Маса, наблюдавший за измывательством, довольно
поцокал, говорит:
— Воськи надо.
— Без тебя з-знаю, — ответил
сосредоточенный инженер, залез щепотью в некую коробочку и втёр Сеньке в
затылок какие-то не то зёрнышки, не то катышки.
— Чего это?
— Сушёные вши. Нищему без этой ф-фауны
никак. Не беспокойся, потом промоем керосином.
У Скорика челюсть отвисла. Коварный господин
Неймлес этим воспользовался и покрасил золотую фиксу в гнилой цвет, а потом
засунул в разинутый рот какую-то дулю в марле, пристроил между десной и щекой.
От этого всю рожу, то есть лицо, у Сеньки перекосило набок.
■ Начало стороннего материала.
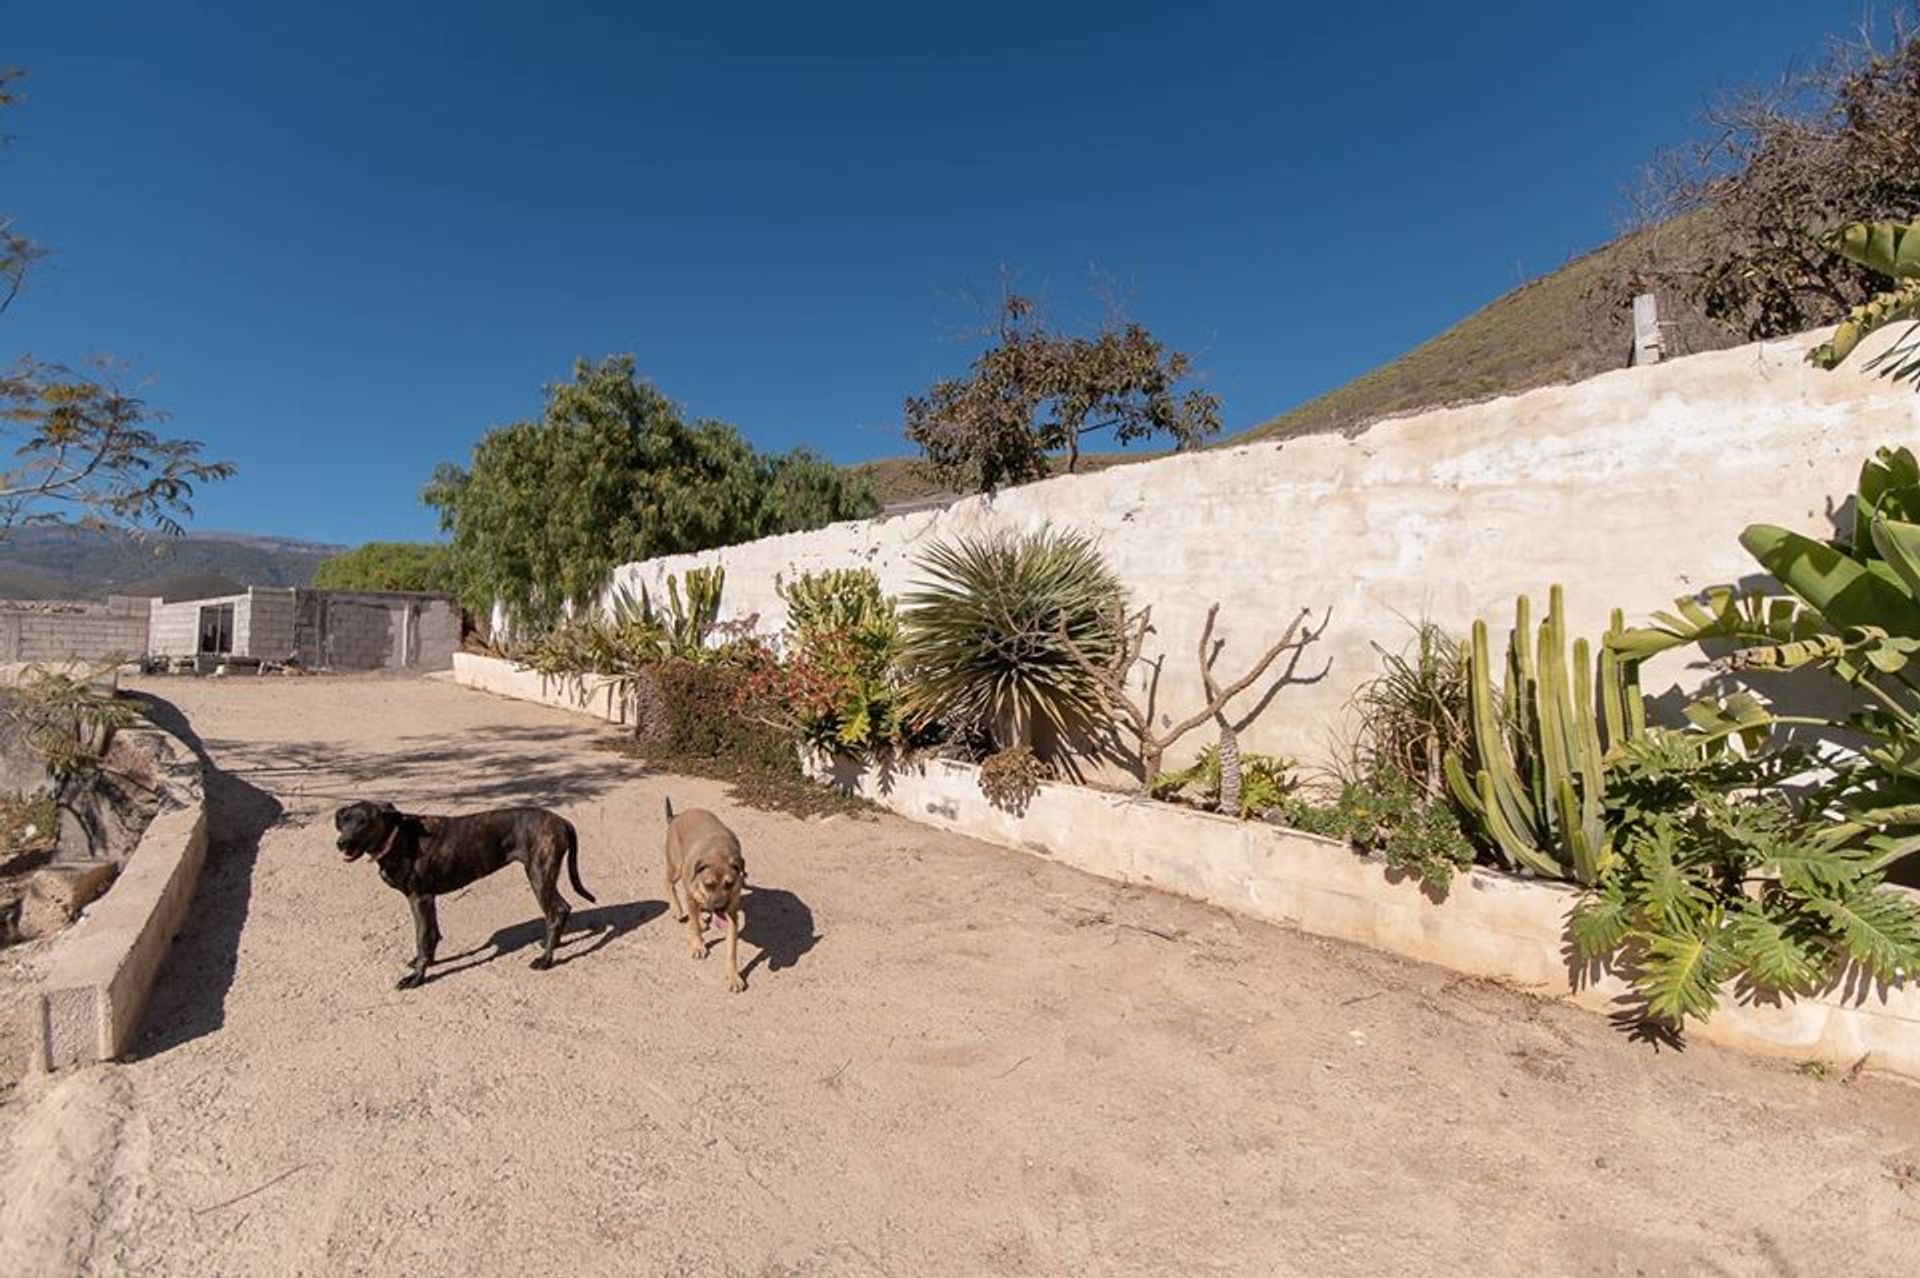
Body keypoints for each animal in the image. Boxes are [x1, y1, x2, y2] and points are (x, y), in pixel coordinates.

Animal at [334, 798, 591, 982]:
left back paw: (546, 959)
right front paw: (426, 962)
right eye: (344, 821)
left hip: (539, 875)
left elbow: (422, 936)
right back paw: (552, 944)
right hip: (543, 876)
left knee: (556, 911)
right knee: (563, 909)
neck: (397, 837)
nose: (341, 843)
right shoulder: (428, 899)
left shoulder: (419, 898)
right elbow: (432, 934)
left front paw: (417, 977)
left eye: (364, 821)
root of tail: (562, 821)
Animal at [664, 790, 744, 990]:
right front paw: (698, 945)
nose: (720, 907)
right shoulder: (692, 896)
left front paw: (733, 976)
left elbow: (732, 948)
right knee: (668, 883)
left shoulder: (732, 913)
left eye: (730, 884)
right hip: (676, 868)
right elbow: (692, 925)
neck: (718, 852)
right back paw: (677, 909)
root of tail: (677, 816)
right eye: (709, 884)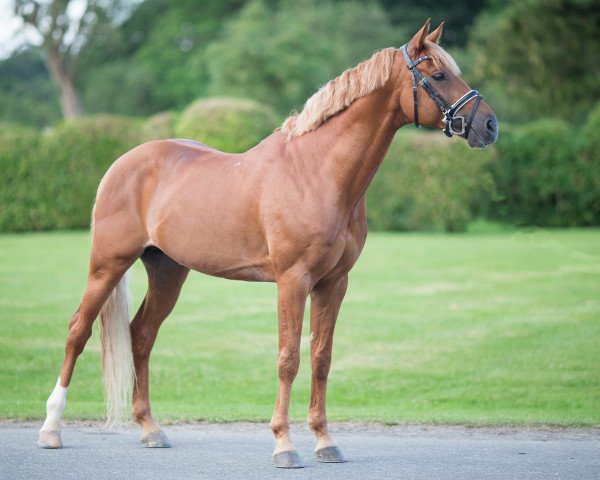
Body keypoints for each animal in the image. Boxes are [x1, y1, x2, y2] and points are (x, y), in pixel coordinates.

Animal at [37, 20, 496, 466]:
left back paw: (150, 429)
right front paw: (284, 445)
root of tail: (122, 163)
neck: (317, 172)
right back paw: (51, 428)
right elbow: (288, 359)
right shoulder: (292, 281)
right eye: (438, 75)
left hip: (167, 271)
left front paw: (325, 441)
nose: (489, 125)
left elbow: (321, 358)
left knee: (141, 335)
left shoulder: (334, 284)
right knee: (77, 330)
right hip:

А Эраст Петрович
уже натирал страдальцу лоб, нос и шею маслом, от которого кожа стала землистая,
пористая.
— Уси, — подсказал сенсей.
— Не слишком будет? — усомнился
инженер, однако пошуровал палочкой у Сеньки в ушах.
— Щекотно!
— Пожалуй, с гноящимися ушами и в самом
деле лучше, — задумчиво сказал Эраст Петрович. — Перейдём к
г-гардеробу.
Достал из шкафа такое рваньё, какого Сенька
отродясь не нашивал, даже в худшие времена проживания у дядьки Зот Ларионыча.
Посмотрел Скорик на себя в тройное зеркало,
повертелся и так, и этак. Ничего не скажешь, нищий вышел на славу. И, главное,
кто из знакомых увидит — нипочём не узнает. Тревожило только одно.
— У них, у нищих, все места промеж собой
расписаны, — стал он объяснять Эрасту Петровичу. — Надо с ихним
старшиной договариваться. Коли просто так на паперть заявиться, прогонят, да
ещё накостыляют.
— Будут гнать, пожуй вот это. —
Инженер дал ему гладкий шарик. — Это обычное детское мыло, с клубничным
вкусом. Фокус простой, но эффективный, у одного знаменитого афермахера
позаимствовал. Только, как пена изо рта пойдёт, не забывай закатывать г-глаза.
* * *
Поначалу Скорик все же опасался. Пришёл к
Николе-Чудотворцу что на Подкопае, сел на паперти с самого краешку, глаза на
всякий случай сразу под самый лоб укатил. Бабка-кликуша и дед-безнос, что
промышляли по соседству, заворчали: вали, мол, отсель, знать тебя не знаем, и
так подают плохо, вот придёт Будочник, он тебе ужо пропишет, и ещё всякое.